The woman in the dream scares him and confounds him. Even in the dream he is unable to be the person she wants him to be, the husband, the partner, the lover.

She leaves. She is gone and he destroyed everything in her wake.

"There is much that has changed since I joined SG-1. But this - " He touches his stomach indicating the place where the symbiont used to be. "- changes everything."

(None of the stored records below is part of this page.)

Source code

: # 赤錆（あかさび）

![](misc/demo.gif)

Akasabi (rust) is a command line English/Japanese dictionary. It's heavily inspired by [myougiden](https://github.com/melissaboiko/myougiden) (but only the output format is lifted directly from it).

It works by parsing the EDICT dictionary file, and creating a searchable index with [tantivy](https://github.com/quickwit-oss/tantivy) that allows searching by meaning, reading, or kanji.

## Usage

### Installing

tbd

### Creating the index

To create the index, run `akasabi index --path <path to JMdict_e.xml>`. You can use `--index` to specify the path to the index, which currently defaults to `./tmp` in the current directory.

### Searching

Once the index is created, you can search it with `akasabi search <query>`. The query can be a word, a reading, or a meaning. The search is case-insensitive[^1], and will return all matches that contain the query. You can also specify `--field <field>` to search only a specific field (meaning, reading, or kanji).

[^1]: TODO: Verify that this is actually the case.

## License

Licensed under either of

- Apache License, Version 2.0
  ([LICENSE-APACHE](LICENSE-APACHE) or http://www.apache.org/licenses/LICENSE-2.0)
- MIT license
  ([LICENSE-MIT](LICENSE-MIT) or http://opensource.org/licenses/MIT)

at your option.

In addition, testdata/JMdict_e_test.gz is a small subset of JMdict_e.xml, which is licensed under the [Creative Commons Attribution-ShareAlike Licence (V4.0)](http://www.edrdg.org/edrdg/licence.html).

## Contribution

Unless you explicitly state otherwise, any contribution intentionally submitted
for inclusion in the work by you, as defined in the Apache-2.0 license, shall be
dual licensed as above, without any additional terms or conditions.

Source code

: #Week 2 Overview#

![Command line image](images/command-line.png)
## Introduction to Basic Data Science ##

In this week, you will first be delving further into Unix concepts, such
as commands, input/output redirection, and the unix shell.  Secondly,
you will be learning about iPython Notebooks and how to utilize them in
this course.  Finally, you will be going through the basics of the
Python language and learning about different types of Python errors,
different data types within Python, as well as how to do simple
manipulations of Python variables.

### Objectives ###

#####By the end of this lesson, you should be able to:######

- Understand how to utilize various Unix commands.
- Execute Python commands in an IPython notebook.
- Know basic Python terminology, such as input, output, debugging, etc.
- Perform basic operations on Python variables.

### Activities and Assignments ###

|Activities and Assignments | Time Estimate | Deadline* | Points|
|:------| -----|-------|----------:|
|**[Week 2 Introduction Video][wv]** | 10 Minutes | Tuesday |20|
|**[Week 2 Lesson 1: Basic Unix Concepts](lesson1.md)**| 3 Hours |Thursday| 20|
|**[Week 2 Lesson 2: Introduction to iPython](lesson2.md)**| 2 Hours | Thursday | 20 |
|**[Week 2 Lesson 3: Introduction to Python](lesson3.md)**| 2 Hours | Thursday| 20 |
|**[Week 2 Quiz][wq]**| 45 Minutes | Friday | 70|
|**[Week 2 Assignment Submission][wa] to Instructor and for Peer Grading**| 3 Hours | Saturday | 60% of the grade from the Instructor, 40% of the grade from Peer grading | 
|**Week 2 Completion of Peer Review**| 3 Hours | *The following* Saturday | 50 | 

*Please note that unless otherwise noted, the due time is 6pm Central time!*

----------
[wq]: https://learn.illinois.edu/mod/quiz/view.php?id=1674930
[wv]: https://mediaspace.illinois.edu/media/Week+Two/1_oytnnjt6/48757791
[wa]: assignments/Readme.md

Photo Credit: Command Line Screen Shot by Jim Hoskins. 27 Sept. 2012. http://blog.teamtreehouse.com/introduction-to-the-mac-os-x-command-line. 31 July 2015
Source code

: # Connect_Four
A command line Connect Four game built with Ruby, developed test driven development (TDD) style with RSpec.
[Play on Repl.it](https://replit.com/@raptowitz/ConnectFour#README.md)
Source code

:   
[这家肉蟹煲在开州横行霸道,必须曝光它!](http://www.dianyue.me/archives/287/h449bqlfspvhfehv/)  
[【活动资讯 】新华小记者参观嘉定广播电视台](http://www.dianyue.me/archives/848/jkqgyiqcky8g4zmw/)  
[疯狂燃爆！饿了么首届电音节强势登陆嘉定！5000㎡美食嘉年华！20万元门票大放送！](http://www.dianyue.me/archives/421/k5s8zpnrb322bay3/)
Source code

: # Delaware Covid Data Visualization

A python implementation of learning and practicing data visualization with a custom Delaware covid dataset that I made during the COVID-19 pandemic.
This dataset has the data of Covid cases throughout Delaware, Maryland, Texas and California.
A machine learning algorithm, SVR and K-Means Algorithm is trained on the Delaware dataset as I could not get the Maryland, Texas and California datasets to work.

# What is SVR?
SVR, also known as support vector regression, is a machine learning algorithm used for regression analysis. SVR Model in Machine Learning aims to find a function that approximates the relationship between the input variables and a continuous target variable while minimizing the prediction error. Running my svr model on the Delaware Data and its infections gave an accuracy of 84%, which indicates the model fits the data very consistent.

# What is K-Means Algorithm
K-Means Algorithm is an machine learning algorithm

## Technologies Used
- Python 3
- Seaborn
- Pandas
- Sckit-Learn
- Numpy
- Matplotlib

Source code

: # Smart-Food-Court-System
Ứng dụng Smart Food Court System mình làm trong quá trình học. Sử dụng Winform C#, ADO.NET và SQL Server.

She catches his eye and nods slowly. "Yes it does," she says. "And I think we'll start there."

 

The dream shifts and he is standing on a tall building that becomes a mountain as the scene unfolds before him. He stretches his arms out and peers down into the valley below. He leans slowly forward until he is falling, until he catches the air currents beneath him and sails into the sky. He flies like a bird, like Tau'ri aeroplanes and Goa'uld Deathgliders, taking advantage of aerial lift because he can, because it's what he does. He feels the sun on his arms and the wind against his face.

And then he falls, the ground speeding toward him. He tries to fly, to move his arms but they are suddenly heavy, pulling him to the ground.

In his head he hears O'Neill's voice telling him, you always wake before you hit the ground.